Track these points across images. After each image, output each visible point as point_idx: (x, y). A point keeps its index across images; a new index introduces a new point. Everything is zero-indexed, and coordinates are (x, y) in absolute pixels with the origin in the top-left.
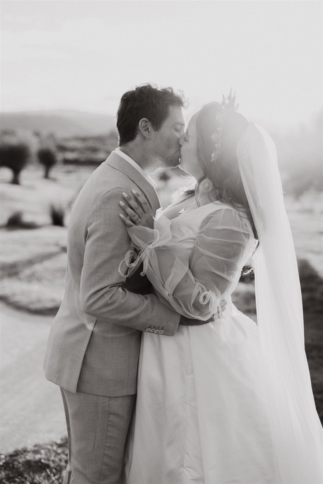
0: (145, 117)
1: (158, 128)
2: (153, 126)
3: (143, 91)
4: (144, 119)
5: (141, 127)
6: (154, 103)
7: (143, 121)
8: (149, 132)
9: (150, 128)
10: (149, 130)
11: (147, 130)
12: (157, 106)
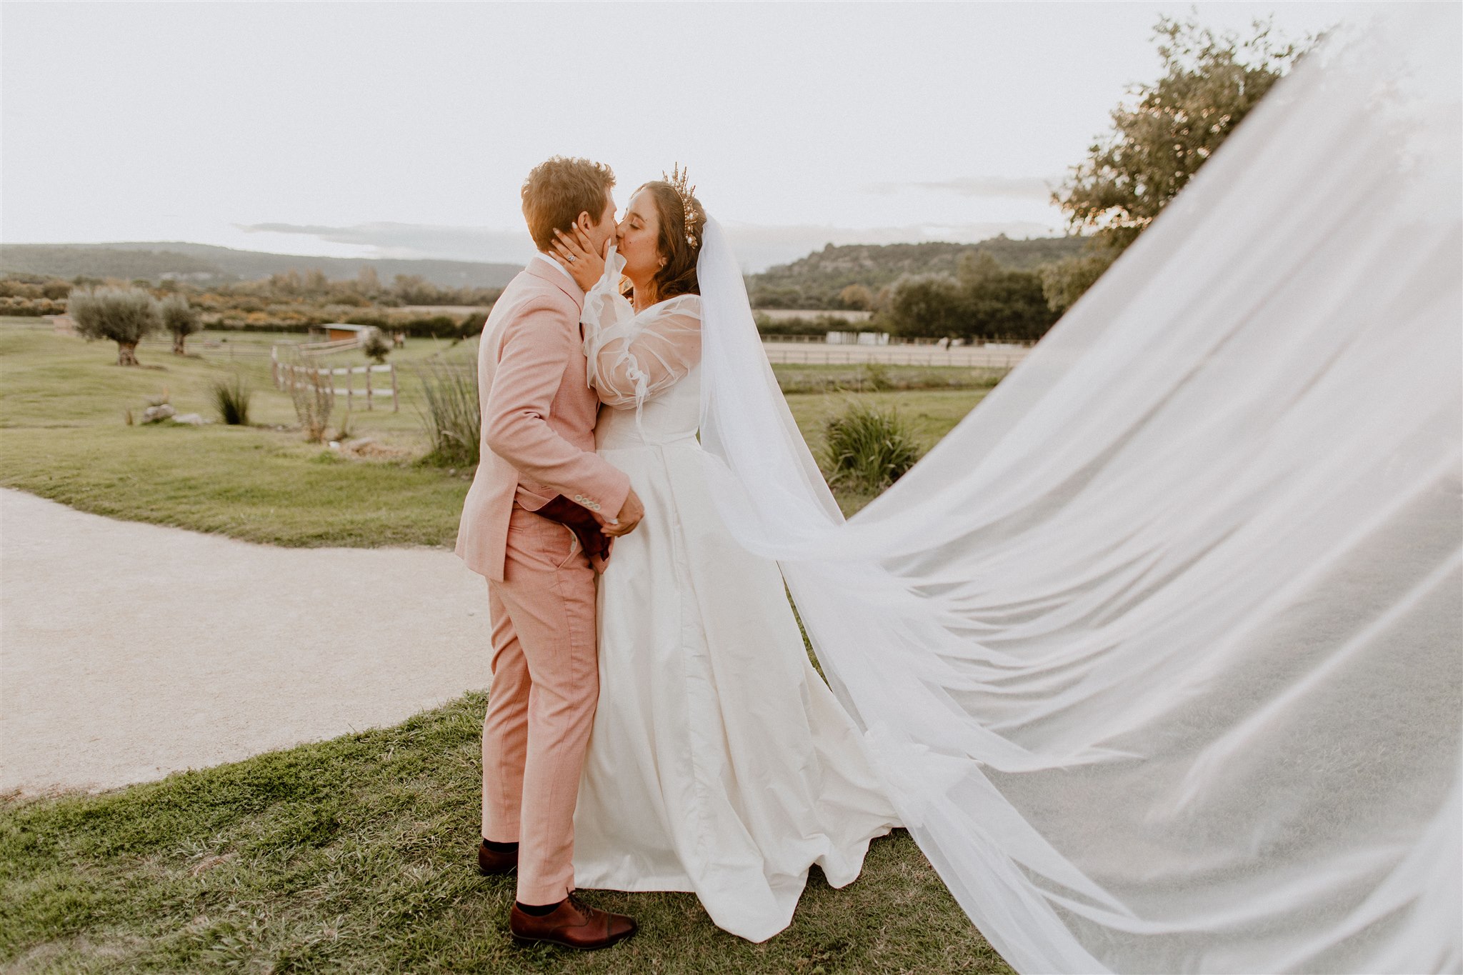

WORK REQUIRED
Restate the data above verbatim, skipping every image.

PROBLEM SOLUTION
Track these points across images. After each image, output each visible point as point_idx: (x, y). A point keeps its index across images; a new index introduces a new point. Everything is zero-indexed, and coordinates are (x, y) in absolute pixels with the origin in the top-left.
0: (145, 117)
1: (158, 128)
2: (153, 126)
3: (143, 91)
4: (144, 119)
5: (141, 127)
6: (154, 103)
7: (143, 121)
8: (149, 132)
9: (150, 128)
10: (149, 130)
11: (147, 130)
12: (157, 106)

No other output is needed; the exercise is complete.